# what kind of material is this



## truegrl (Oct 22, 2008)

I have this picture on a sweatshirt and need to know what it is. I have used ink with screen printing and it doesn't seem to be that. It is raised and feels slippery. Can anyone help? Thanks


----------



## nascarbob (Mar 29, 2008)

Looks like a plastisol transfer. Some of them have a heavy hand and can feel slippery.


----------



## truegrl (Oct 22, 2008)

Thanks, I have only used ink with screen printing and vinyl cut material. Do you set it up the same way as ink screen printing?


----------



## nascarbob (Mar 29, 2008)

I wish I knew. I have only ordered them. I have done shirts with the same look and feel as that. I used Howard, I just went and checked the mistakes I have from the last order. 

Matter of fact some from transfer express look close also. 

Hope this helps.


----------



## truegrl (Oct 22, 2008)

It does and I did some more research and I think your right. Do you have a good company that does your work? I am new to this so if you can't give that information I understand . Now all the pictures my client gave me makes more sense. Thanks again


----------



## nascarbob (Mar 29, 2008)

I would think if this can be made into a transfer by screening, then it can be made directly onto a shirt. I'm not positive but maybe you can ask in the sceening section. I have no desire to screen, but if you do it already??? For me I'm busy enough now. 

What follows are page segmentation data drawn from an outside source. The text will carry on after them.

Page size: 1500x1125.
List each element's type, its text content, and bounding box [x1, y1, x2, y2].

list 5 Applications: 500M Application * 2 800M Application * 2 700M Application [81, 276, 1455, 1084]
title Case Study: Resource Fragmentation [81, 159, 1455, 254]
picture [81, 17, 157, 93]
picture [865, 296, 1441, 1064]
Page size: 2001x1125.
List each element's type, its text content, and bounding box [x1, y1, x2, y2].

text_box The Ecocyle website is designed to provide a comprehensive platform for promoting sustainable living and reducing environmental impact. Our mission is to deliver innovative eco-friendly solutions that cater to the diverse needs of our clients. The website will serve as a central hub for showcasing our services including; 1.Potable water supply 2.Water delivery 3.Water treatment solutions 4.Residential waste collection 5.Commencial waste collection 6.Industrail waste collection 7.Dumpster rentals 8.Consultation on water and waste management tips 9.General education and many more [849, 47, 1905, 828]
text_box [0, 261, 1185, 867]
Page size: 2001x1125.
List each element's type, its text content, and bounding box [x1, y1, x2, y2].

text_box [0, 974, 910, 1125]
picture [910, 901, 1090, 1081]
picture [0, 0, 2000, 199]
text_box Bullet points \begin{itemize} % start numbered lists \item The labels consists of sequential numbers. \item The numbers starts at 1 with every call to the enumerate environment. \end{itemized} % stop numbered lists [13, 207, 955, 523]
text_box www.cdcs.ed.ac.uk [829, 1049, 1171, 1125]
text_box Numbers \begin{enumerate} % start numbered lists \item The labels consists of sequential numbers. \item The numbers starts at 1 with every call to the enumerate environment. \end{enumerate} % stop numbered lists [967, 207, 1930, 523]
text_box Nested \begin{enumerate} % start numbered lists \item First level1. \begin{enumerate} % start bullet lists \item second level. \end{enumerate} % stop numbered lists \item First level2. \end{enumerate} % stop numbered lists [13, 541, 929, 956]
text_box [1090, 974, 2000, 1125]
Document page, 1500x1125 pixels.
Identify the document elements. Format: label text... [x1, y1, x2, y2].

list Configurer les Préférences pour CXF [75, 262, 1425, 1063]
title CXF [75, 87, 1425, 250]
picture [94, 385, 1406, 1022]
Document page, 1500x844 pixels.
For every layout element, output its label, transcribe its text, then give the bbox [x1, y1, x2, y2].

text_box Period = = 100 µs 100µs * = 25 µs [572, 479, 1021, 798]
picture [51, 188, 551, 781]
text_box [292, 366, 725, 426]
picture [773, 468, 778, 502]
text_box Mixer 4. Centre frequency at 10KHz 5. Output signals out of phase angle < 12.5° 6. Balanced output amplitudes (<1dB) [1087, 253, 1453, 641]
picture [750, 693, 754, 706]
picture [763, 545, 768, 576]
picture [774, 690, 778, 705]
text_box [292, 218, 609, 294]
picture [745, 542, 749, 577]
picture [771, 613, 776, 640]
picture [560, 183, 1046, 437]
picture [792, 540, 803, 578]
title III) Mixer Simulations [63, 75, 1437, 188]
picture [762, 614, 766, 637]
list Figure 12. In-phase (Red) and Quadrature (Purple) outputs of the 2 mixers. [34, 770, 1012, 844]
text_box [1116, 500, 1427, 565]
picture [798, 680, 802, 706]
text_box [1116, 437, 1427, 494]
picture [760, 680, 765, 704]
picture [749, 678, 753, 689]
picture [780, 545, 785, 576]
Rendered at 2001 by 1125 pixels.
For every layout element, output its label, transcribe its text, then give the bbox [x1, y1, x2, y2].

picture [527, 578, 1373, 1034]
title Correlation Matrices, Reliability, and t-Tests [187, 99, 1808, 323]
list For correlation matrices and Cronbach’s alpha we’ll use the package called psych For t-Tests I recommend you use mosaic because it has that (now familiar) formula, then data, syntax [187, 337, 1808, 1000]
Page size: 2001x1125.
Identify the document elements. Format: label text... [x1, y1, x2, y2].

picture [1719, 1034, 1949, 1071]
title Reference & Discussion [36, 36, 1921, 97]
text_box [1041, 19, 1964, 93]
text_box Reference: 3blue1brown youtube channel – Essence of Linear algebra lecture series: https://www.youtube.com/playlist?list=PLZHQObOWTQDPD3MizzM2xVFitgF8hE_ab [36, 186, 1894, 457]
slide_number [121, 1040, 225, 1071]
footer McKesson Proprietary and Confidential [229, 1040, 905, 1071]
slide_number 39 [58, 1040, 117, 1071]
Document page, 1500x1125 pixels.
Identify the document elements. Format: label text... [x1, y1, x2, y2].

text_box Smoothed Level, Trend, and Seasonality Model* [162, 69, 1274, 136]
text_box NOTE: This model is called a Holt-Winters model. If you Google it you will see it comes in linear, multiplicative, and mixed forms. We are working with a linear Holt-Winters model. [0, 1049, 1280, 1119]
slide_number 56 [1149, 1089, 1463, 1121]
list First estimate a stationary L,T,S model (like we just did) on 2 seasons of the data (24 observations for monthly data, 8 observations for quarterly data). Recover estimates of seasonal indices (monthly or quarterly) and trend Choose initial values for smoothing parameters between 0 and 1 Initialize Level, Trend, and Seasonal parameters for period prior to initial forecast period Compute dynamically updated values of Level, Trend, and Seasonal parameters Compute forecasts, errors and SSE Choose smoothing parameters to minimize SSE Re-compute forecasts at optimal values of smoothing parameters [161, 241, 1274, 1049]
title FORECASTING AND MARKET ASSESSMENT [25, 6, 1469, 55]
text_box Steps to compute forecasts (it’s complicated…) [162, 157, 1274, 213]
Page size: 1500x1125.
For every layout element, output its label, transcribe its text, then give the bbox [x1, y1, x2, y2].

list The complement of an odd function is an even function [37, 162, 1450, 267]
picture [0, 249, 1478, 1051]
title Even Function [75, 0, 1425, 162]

I have used Howard sportwear and transfer express.


----------



## wormil (Jan 7, 2008)

I'd guess it is either a plastisol transfer especially printed for darks or just a screenprint with a heavy white underbase.


----------



## adawg2252 (Dec 12, 2007)

there are also special effects screen printing products that can raise the ink, put a clear glossy coat over it, puff up the ink when it cures.

If you look on the inside of the shirt underneath the print, do you see white ink or do you just see the two colors? If you see white then it had a white underbase and was probably screenprinted.


----------